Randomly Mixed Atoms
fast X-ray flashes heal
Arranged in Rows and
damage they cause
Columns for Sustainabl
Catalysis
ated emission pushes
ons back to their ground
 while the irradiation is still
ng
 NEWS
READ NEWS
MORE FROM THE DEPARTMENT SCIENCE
...
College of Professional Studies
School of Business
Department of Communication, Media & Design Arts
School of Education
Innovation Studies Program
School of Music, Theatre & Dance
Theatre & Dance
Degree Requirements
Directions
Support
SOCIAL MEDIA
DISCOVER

Action item ▸ Please render the lines between the one holding "Randomly Mixed Atoms" and the one holding "MORE FROM THE DEPARTMENT SCIENCE", inclusive, as a JSON list of strings, with one string for each line and blank lines left out.

Solution to this task ▸
[
  "Randomly Mixed Atoms",
  "fast X-ray flashes heal",
  "Arranged in Rows and",
  "damage they cause",
  "Columns for Sustainabl",
  "Catalysis",
  "ated emission pushes",
  "ons back to their ground",
  " while the irradiation is still",
  "ng",
  " NEWS",
  "READ NEWS",
  "MORE FROM THE DEPARTMENT SCIENCE"
]